Lawmakers included in the new state budget a provision to have the Department of Transportation establish a working group to “identify and evaluate the economic and cultural benefits and political, legal or logistical challenges to the Berkshire and western Massachusetts regions” of seasonal weekend train service between Pittsfield and New York City.
Such a service would be modeled on the seasonal weekend CapeFlyer service, which shuttles passengers between Boston and Barnstable during summer weekends. The working group would be required to contact New York officials in an effort to collaborate, and to submit a report to the Legislature by next March.
....Reconnecting scenic western Massachusetts to the nation’s largest city is not a new idea, even in recent years. In 2010, the Housatonic Railroad Company, which operates freight service through Connecticut and the Berkshires, optimistically projected about 2 million annual fares if daily, year-round service resumed.

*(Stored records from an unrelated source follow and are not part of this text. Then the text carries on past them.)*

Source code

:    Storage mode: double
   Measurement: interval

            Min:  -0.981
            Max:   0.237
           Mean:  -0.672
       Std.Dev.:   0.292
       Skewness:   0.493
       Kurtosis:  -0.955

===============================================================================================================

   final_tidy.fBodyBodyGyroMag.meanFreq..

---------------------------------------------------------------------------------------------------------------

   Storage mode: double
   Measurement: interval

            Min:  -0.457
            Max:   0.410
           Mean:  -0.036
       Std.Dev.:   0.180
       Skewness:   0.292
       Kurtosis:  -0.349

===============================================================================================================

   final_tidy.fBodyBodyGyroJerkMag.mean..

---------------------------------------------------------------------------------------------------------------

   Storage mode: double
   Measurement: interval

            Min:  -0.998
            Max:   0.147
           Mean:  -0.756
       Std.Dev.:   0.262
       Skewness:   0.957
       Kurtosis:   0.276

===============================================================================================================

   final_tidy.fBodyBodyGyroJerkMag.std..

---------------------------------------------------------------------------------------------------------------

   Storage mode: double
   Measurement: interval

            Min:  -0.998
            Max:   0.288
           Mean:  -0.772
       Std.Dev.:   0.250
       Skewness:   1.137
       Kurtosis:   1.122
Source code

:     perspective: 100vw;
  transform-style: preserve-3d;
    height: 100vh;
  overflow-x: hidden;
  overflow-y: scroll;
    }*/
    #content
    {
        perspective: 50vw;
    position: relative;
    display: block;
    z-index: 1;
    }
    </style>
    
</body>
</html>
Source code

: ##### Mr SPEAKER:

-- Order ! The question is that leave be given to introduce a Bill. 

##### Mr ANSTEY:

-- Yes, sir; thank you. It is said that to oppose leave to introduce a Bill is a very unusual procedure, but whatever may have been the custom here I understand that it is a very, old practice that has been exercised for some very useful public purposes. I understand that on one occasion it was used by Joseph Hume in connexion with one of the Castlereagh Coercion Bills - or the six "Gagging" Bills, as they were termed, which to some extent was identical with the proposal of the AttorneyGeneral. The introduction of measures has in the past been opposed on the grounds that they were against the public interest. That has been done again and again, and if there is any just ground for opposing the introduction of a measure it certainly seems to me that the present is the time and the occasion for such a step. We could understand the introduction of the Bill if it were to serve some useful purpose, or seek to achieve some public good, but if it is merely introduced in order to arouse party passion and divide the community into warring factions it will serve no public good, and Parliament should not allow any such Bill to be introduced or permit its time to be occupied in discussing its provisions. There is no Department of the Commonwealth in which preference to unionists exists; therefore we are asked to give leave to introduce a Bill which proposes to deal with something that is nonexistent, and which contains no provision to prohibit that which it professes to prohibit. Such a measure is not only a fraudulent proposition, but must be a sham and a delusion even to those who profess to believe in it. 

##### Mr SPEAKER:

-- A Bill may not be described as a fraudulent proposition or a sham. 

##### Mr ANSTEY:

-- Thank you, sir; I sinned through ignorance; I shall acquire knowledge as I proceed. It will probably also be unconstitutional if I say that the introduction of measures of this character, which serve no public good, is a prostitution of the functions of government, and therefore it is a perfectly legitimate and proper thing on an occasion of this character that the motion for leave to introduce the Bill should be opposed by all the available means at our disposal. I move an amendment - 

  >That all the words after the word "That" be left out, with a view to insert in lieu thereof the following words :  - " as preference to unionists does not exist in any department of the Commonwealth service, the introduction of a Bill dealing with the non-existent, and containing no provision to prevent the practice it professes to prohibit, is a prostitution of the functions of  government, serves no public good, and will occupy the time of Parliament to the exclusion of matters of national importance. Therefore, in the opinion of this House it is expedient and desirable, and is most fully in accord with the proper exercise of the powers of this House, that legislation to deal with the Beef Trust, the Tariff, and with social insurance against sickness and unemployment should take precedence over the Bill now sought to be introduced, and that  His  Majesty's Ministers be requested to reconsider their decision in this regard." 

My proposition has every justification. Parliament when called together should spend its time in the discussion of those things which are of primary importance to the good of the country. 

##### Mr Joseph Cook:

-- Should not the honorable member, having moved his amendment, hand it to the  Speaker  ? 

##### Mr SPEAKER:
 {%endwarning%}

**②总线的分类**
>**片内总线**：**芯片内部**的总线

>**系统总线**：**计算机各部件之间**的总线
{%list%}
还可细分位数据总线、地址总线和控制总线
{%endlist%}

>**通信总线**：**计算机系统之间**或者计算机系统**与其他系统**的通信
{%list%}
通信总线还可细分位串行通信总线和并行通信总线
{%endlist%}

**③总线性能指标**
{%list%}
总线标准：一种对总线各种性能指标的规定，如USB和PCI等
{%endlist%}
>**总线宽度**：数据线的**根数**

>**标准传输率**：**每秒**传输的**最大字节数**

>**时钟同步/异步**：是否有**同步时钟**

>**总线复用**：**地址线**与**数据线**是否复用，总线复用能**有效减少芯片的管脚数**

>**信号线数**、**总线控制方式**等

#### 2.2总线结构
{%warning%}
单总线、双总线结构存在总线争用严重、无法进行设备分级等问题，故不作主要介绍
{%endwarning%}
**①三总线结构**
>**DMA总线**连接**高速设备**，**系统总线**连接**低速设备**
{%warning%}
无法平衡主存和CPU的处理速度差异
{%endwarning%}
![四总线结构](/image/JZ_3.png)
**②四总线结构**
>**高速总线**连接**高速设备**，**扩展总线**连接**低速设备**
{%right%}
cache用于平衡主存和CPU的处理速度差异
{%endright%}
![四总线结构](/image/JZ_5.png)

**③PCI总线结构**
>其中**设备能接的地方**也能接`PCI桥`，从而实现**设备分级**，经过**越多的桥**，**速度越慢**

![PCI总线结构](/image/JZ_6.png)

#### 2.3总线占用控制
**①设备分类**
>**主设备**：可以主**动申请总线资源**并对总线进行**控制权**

The Berkshire Regional Planning Commission also studied the idea earlier this decade, getting to the point of identifying potential station locations. And in early 2015, the state finalized the purchase of nearly 40 miles of rail between Pittsfield and the state’s southwestern border, seen as a potential precursor to establishing new passenger service to New York through Connecticut.
But in the time since, Hinds said, Connecticut’s government has been mostly uninterested in helping establish a north-south route. Hinds thinks Massachusetts and New York could work together to establish a different route that bypasses Connecticut, instead heading west toward Albany before cutting south to the city. The legislation would not require MassDOT to consider this route exclusively.